=== Text segment ===
○ ○ ○ ○ ○

Demons are a higher being than humans. God didn't tell man to take dominion over angels, right? We in our carnal flesh have no authority over angels; nor do we have any authority over demons.

But Tim, haven't you seen the Exorcist or any of its 666 sequels? Hmmm? What say you?

You make a good point and I completely rescind my argument. Who am I to question to theological acumen of Hollywood? Isn't it weird how much theology we unconsciously learn from Hollywood and pop culture? Think of how distorted our images of angels are. What about how westernized we make Jesus in our movies, both in what He says and how He looks? Or how we define miracles? Pop culture has obfuscated the word miracle and trivialized its usage to such a degree we parallel it with mayonnaise. Divine acts of God to authenticate revelation and messengers are now what people who don't like mayonnaise put on their sandwiches.

I stand corrected. This kid had authority over angels.

○ ○ ○ ○ ○

=== What this exercise asks ===
1/ Quote the passage on demons word for word, beginning at the words "But Tim, haven't" and stopping after "on their sandwiches.".
2/ Answer these questions from the passage on demons:
(a) What did God not tell man to take dominion over?
(b) How many sequels to the Exorcist does the passage mention?
(c) What does the passage say pop culture now parallels the word miracle with?

=== Entries shown ===

○ ○ ○ ○ ○

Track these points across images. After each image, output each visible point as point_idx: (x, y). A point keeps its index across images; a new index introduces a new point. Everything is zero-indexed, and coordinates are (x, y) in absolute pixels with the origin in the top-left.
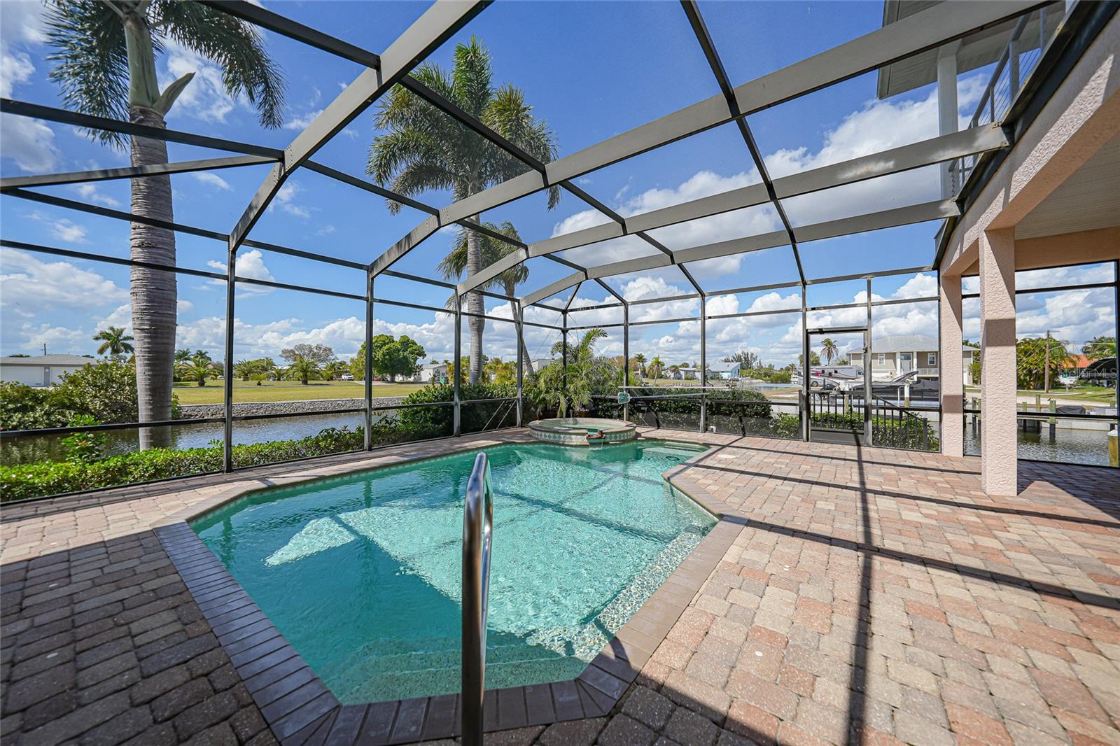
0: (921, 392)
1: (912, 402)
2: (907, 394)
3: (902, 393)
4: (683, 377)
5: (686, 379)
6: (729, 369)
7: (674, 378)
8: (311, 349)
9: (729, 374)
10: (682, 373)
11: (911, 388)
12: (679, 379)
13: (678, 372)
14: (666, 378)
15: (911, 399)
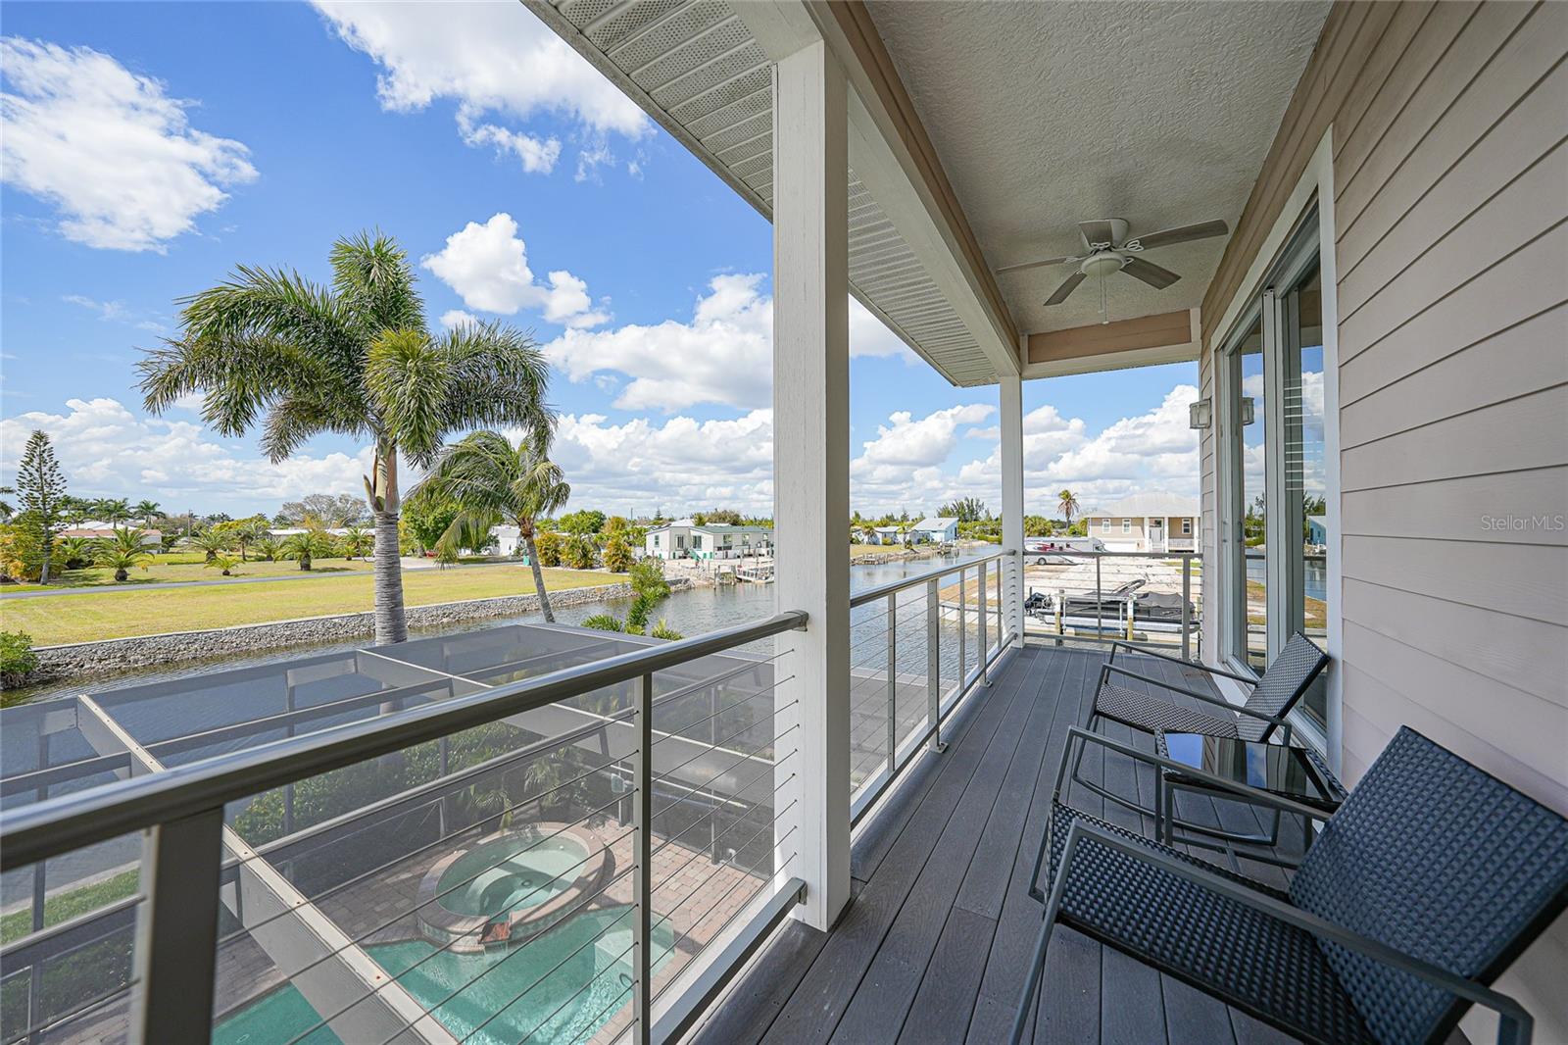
0: (1148, 611)
1: (1138, 623)
2: (1130, 613)
3: (1125, 611)
4: (881, 543)
5: (885, 544)
6: (943, 528)
7: (869, 543)
8: (332, 503)
9: (943, 535)
10: (880, 536)
11: (1136, 604)
12: (875, 544)
13: (873, 535)
14: (858, 542)
15: (1135, 619)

○ ○ ○ ○ ○

=== Expected responses ===
1/
But Tim, haven't you seen the Exorcist or any of its 666 sequels? Hmmm? What say you?

You make a good point and I completely rescind my argument. Who am I to question to theological acumen of Hollywood? Isn't it weird how much theology we unconsciously learn from Hollywood and pop culture? Think of how distorted our images of angels are. What about how westernized we make Jesus in our movies, both in what He says and how He looks? Or how we define miracles? Pop culture has obfuscated the word miracle and trivialized its usage to such a degree we parallel it with mayonnaise. Divine acts of God to authenticate revelation and messengers are now what people who don't like mayonnaise put on their sandwiches.

2/
(a) Angels.
(b) 666.
(c) Mayonnaise.